Thursday, September 17, 2009

Reliquary - Douglas Preston and Lincoln Child


Blurb from the Authors Website

How to write a sequel that could follow Relic, one of the most successful techno-thrillers ever written? That was the problem facing Douglas Preston and Lincoln Child when they agreed to write Reliquary. What setting could top the New York Museum of Natural History?
That was when Preston and Child realized there was only one solution. And that was to follow the Museum Beast itself. And that way led underground. Deep underground...
Hidden beneath Manhattan is a warren of tunnels, sewers, and galleries, mostly forgotten by those who walk the streets above. There lies the ultimate secret of the Museum Beast...

When two grotesquely deformed skeletons are found deep in the mud off the Manhattan shoreline, museum curator Margo Green is called in to aid the investigation.
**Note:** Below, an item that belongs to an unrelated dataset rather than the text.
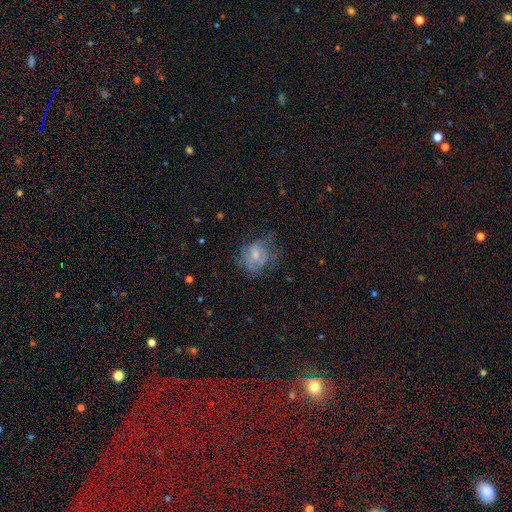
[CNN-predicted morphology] A featured or disk galaxy (49%).

Vote fractions:
- Smooth or featured? featured or disk: 49% / smooth: 35% / star or artifact: 16%
- Merging? none: 56% / minor disturbance: 24% / major disturbance: 19% / merger: 2%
Margo must once again team up with police lieutenant D'Agosta and FBI agent Pendergast, as well as the brilliant Dr. Frock, to try and solve the puzzle. The trail soon leads deep underground, where they will face the awakening of a slumbering nightmare.

My Review

As I’m sure you can tell from the blurb this book is a sequel to Relic and the second book in a series of books involving Special Agent Prendergast.

I enjoyed this book almost as much as the first one. My only quibble with this was the beginning was just a little slow. It took me almost a week to get through the first 1/3 of the book and then 2 days to finish it. In Relic there was plenty of suspense beginning to end. In Reliquary the first 150 pages is made up all most entirely of investigations by police officers, political bickering, scientific experiments and lots remembering going on. There were only a couple of scenes with the monster(s) and these were usually only 1 or 2 pages long. Once this book got going though holy moly was it a quick read.

One of the main reasons I liked the first book so much was the characters and this book was no different. A lot of the time with thriller/suspense type novels so much effort is spent on the action that I find the characters lacking. Not so with Preston and Child. These are really good, well written characters. They are all multi layered and well developed and you find yourself really caring about the good guys and rooting for the bad guys to get their just desserts. Even the characters who are only present for a small part of the story are wonderfully drawn.

Agent Prendergast is still my favourite character out of the books and I was disappointed that he didn’t have a larger part to play in it.

The style of this book really works for me as well. For the most part (there are some exceptions) the book is divided up into fairly big chapters and each chapter is a different character in a different place and the endings are almost always left on a cliffhanger. I find cliffhangers effective anyways but you when you have to get through three or four chapters with different characters all being with cliffhangers before you can find out what happened in the first chapter you read… well it makes it very difficult to put down the book and finally get to sleep! Unless of course the battery in your book light dies and your too freaked out to go downstairs and find a new one J.

Overall if you liked the first book you will most likely enjoy this one as well. If you haven’t read the first one I would definitely start there. They do go over a lot of the info from the first book in the second so you wouldn’t be totally lost but I think you would lose a lot of what makes these characters so special.